Sponsored by PricewaterhouseCoopers and BMO Financial Group, the award has helped fuel the popularity of business books. In 1978, when I joined Maclean’s as business editor, business books was Peter C. Newman. Even in 1983, when I published my first book, The Moneyspinners, the genre was still so young that people I interviewed for the book were astonished to find themselves quoted in it despite the fact I told them what I was doing and tape-recorded all in-person interviews.
I don’t know how many books were submitted for consideration this year, but I imagine it was several dozen. Business books have become big business.

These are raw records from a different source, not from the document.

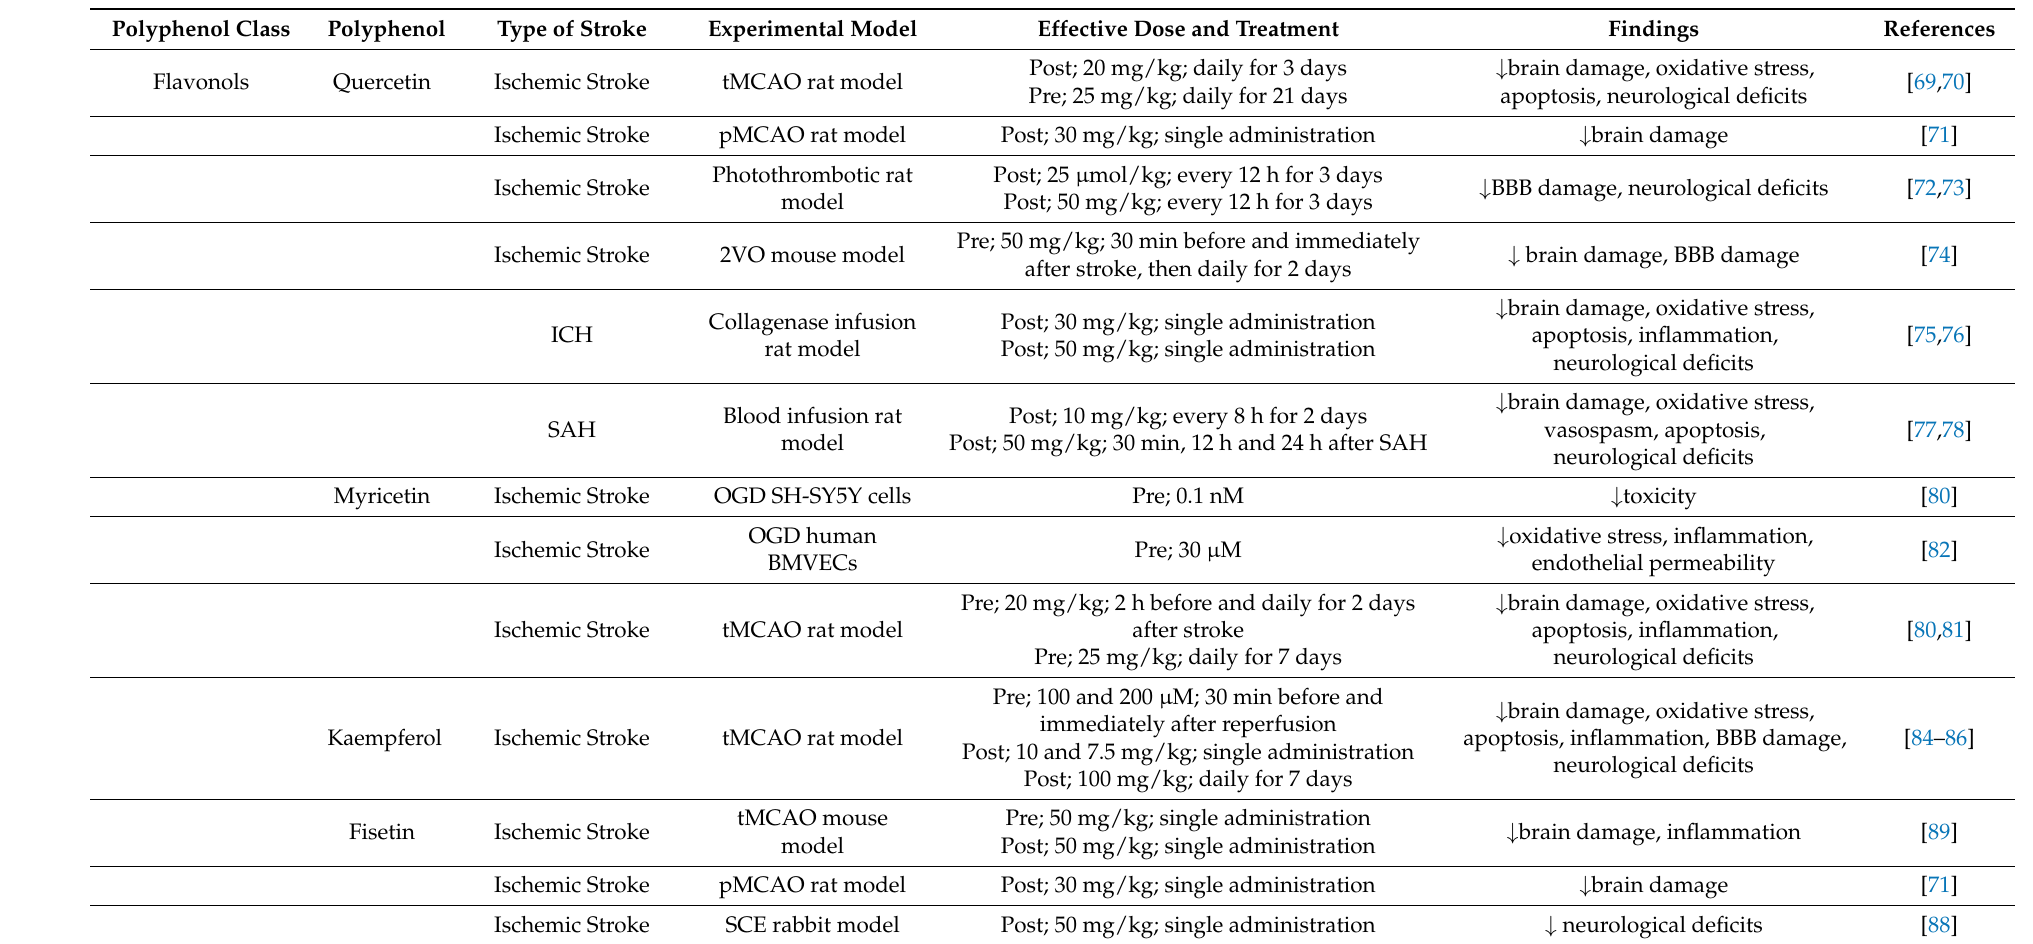
Table 1. Polyphenols active in preclinical stroke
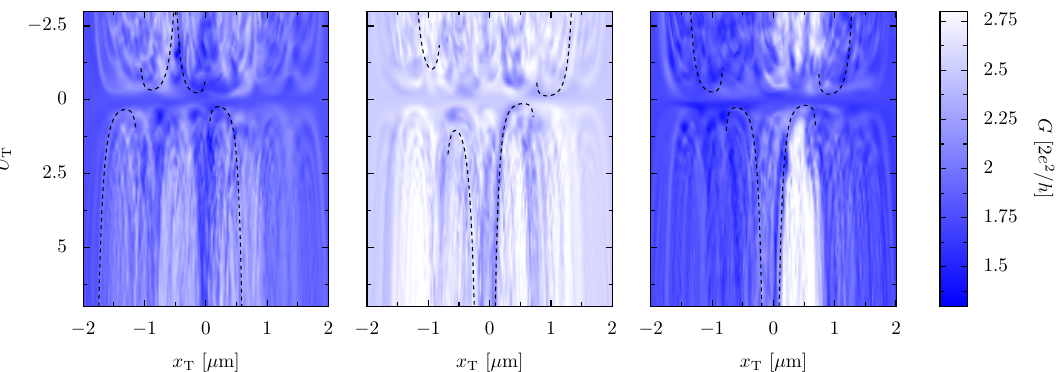
Figure 11: Quantum conductance through three samples with different disorder realizations. The consistence with our deflection mechanism of Sec. 4 is shown by the lines that represent constant deflection angle features according to Eq. (9). The parameters ( x , α ) are { ( − 1.1,0.0083 ) , ( 0.03, − 0.0059 ) } , { ( 0.74,0.0033 ) , B ( − 0.75, − 0.026 ) } , and { ( 0.715,0.0047 ) , ( − 0.8, − 0.0066 ) } for the left, central, and right panel,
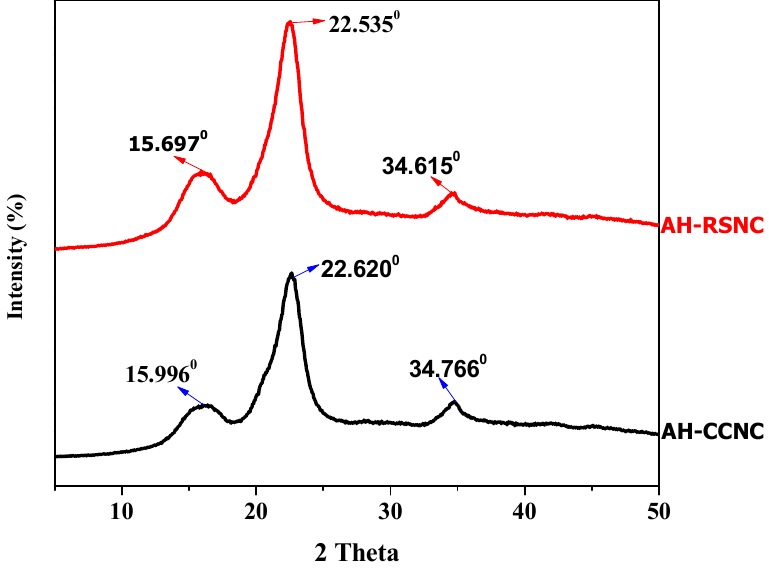
Figure 2. XRD pattern of AH-CCNC and AH-RSNC.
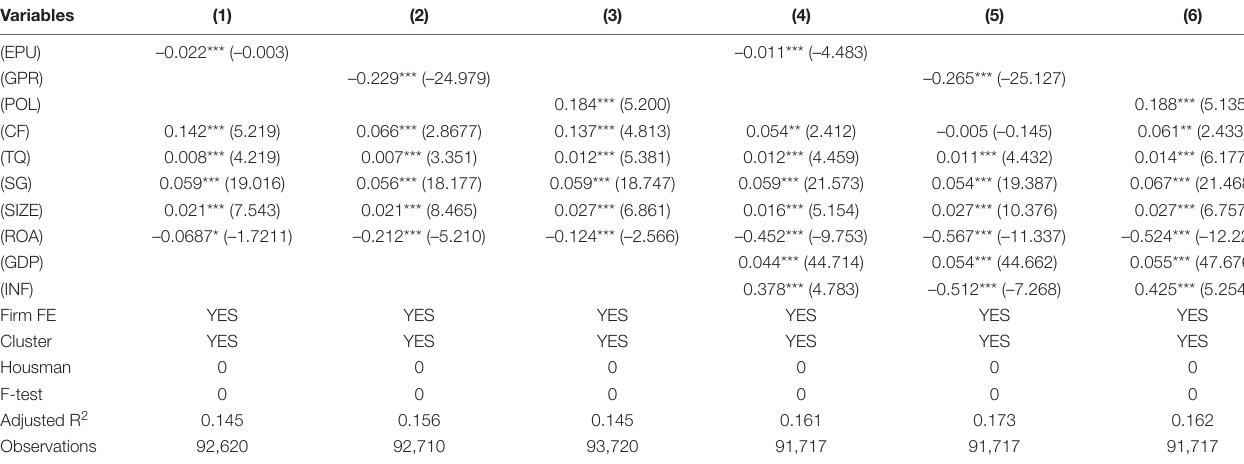
TABLE 3 | Actual financing results.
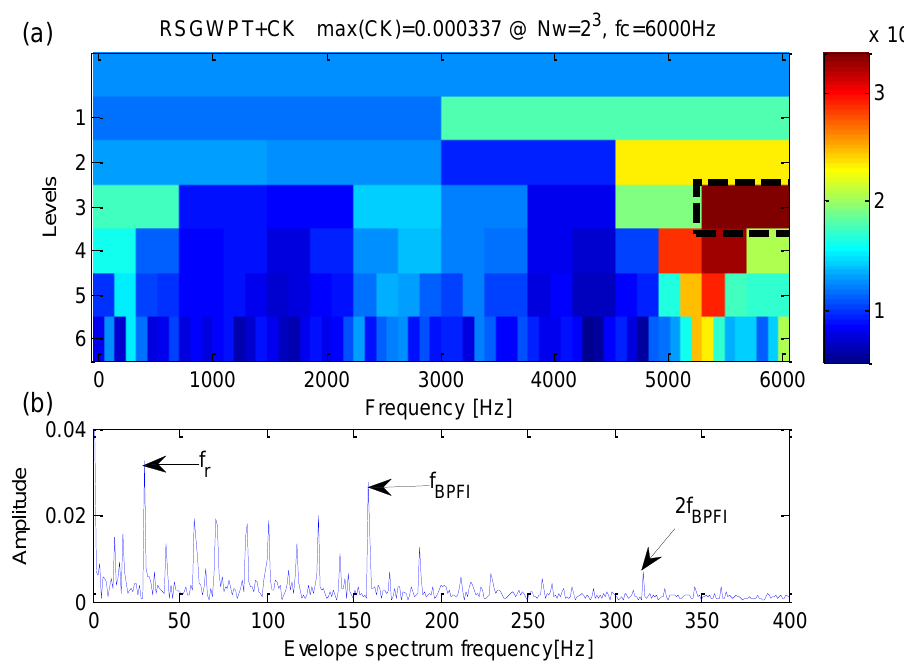
Figure 14. ( a ) The improved kurtogram of data X171_FE; ( b ) the envelope spectrum of the frequency band with the maximum correlated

Best bit of gossip heard at the lunch: front-runner for appointment as the next governor-general is David Johnston, currently president of the University of Waterloo.
Posted by (0) Comment
While I was researching my book about BlackBerry I kept looking for and asking about employees of Research In Motion who had departed to start their own tech companies. Where will the next Mike Lazaridis come from if not from within RIM, I wondered? The feeling was that people were happy at RIM. In a growing company there is plenty of room to satisfy all urges, even those of entrepreneurship.
Recently, however, I have been hearing anecdotal evidence that RIM is beginning to spawn startups. That’s good. We need more RIMs in Canada; such companies create jobs.
What’s even more urgent is that we need a change of thinking in Canada. After all, there are two elements to a startup: the individual and the finances to get launched. The complaint has long been that governments offer too little funding for such individuals and while that may be true, most entrepreneurs get their startup money from family and friends, people who know them and believe in them.
What Canada lacks more than startup money is people who are willing to take a risk. We are far less entrepreneurial in nature than our American neighbours where “life, liberty and the pursuit of happiness” is a far different motto than our more tepid “peace, order and good government.”
I have often wondered why it is that our immigrants seem so much different than those who end up in the U.S. given that the countries of origin are the same. I asked an immigrant recently if he could explain and he said: “If you want to make money, you go to the U.S.”
What we have is a process of self-selection. People who want to be coddled by the nanny state come here. People with more individual moxie go there. That has to stop. Canadians are lazy. We need to be more self-reliant rather than depend upon government to do everything.
A recent story I read about volunteerism in the U.S. noted that participation rates in the U.S. are higher than in any other country. The reason: Americans want to transform their society themselves rather than leave the job to government. Canadians could benefit from some of that thinking. We need new ideas, we need entrepreneurs who create personal wealth and jobs for others.
In 1995 I wrote a book called “The Last Best Hope: How to Start and Grow Your Own Business.” That theme remains true today.